Dick Hobbs, Richard Wright (eds)
Sage Publications (2006)
Fieldwork is widely practiced but little written about, yet accounts of the exotic, mundane, complex and often dangerous are central to not only sociology and anthropology but also geography, social psychology and criminology. In all these, increasingly overlapping, fields, experience underlies any comprehensive understanding of social life.
The SAGE Handbook of Fieldwork presents the first major overview of this method in all its variety, introducing the reader to the strengths, weaknesses and 'real world' applications of fieldwork techniques. Its 22 carefully chosen chapters are each based on a substantive field of empirical enquiry, written by an acknowledged expert in the field. The range is impressive: from embodiment, identity, self-narrative, fieldwork in organisations, science and technology.
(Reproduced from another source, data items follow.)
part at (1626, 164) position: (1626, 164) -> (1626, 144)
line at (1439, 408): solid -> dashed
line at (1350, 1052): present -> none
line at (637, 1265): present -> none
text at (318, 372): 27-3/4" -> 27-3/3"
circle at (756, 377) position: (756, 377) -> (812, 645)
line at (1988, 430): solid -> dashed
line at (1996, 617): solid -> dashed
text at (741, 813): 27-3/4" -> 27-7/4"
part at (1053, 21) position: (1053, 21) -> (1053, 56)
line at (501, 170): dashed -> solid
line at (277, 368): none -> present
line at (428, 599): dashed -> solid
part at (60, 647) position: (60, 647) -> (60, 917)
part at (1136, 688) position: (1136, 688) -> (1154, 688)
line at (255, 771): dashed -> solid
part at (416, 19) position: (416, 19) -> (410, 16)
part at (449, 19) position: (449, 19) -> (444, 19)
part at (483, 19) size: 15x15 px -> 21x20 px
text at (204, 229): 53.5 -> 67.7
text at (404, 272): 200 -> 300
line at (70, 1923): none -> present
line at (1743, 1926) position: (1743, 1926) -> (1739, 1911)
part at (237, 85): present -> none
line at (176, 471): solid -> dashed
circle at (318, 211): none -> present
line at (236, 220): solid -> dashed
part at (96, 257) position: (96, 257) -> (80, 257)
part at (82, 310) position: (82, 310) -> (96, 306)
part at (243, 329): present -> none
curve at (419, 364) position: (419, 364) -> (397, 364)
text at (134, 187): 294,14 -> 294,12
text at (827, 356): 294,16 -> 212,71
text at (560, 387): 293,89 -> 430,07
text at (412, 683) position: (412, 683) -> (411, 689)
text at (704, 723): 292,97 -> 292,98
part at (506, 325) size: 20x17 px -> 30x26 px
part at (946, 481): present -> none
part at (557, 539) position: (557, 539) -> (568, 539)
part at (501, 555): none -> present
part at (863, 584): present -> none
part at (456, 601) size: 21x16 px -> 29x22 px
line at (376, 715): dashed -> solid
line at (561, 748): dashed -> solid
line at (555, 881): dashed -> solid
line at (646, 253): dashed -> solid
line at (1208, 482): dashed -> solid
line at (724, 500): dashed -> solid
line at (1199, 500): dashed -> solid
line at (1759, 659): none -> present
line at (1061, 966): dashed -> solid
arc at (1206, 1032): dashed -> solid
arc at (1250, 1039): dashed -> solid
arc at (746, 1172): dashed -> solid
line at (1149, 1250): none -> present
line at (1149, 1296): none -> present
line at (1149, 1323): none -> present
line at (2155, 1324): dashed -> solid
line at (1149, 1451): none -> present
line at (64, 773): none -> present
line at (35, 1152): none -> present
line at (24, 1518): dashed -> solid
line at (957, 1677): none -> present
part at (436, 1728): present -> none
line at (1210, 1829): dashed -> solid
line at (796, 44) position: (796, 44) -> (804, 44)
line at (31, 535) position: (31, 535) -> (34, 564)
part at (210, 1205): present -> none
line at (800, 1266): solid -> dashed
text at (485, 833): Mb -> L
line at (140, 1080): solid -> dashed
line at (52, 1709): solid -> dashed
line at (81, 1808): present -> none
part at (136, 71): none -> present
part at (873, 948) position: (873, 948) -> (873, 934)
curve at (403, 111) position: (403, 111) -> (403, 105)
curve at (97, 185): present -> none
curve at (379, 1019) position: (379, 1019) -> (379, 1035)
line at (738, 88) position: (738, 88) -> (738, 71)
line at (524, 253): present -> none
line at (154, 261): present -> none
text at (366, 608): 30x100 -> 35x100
Specifically intended for use in undergraduate and postgraduate courses in qualitative research design and methodology in sociology, anthropology, criminology, urban studies, social geography, public health and education, the handbook will also prove beneficial to academic researchers in these and other disciplines.
'This is an excellent collection of papers which celebrates the best of traditional approaches to fieldwork, whilst also looking to its future. The Handbook will quickly become essential reading for the novice and experienced fieldworker across many of the social sciences.'
Chris Pole, University of Leicester.